THE PROBLEM:
Where the string "extends" appears in a line of the material below, copy that line.

· · · ·

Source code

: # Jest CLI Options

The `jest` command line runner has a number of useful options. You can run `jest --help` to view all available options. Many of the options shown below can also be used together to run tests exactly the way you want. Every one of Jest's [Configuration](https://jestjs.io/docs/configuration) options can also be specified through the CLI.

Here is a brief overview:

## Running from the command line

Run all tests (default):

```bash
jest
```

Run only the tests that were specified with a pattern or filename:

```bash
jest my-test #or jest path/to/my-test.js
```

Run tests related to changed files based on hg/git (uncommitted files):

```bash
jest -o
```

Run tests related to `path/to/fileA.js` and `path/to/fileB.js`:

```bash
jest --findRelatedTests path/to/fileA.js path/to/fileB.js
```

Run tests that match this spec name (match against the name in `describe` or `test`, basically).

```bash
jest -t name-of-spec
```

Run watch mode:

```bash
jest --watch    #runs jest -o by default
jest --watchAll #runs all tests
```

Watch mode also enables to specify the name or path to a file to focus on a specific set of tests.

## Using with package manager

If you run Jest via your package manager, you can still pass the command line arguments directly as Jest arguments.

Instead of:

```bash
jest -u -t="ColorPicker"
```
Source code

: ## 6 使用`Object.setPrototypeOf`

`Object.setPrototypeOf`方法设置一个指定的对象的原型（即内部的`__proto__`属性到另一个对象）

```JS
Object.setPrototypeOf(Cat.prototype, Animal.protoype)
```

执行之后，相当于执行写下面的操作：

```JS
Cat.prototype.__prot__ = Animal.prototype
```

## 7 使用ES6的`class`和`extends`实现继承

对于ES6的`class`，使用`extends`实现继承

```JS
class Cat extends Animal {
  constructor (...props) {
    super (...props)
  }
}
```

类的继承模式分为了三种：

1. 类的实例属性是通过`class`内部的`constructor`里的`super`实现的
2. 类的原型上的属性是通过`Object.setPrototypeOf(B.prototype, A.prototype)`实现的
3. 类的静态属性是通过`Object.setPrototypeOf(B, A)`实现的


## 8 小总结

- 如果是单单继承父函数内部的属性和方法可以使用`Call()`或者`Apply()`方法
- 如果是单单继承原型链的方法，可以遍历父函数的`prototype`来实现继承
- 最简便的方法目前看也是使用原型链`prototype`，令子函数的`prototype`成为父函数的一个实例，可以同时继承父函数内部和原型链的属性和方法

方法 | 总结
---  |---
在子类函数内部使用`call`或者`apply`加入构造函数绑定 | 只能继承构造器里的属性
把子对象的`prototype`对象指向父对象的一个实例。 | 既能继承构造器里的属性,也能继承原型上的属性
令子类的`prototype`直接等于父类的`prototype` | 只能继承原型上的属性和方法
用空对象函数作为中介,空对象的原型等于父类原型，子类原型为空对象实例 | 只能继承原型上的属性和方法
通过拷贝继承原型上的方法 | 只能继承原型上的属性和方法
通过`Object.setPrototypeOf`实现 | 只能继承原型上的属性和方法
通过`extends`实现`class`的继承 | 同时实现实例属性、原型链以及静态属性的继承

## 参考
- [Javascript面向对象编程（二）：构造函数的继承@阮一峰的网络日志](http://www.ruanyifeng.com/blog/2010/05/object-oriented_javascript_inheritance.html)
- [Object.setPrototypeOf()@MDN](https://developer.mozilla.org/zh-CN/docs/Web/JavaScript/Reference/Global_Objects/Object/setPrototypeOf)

· · · ·

WRITTEN RESPONSE:
## 7 使用ES6的`class`和`extends`实现继承
对于ES6的`class`，使用`extends`实现继承
class Cat extends Animal {
通过`extends`实现`class`的继承 | 同时实现实例属性、原型链以及静态属性的继承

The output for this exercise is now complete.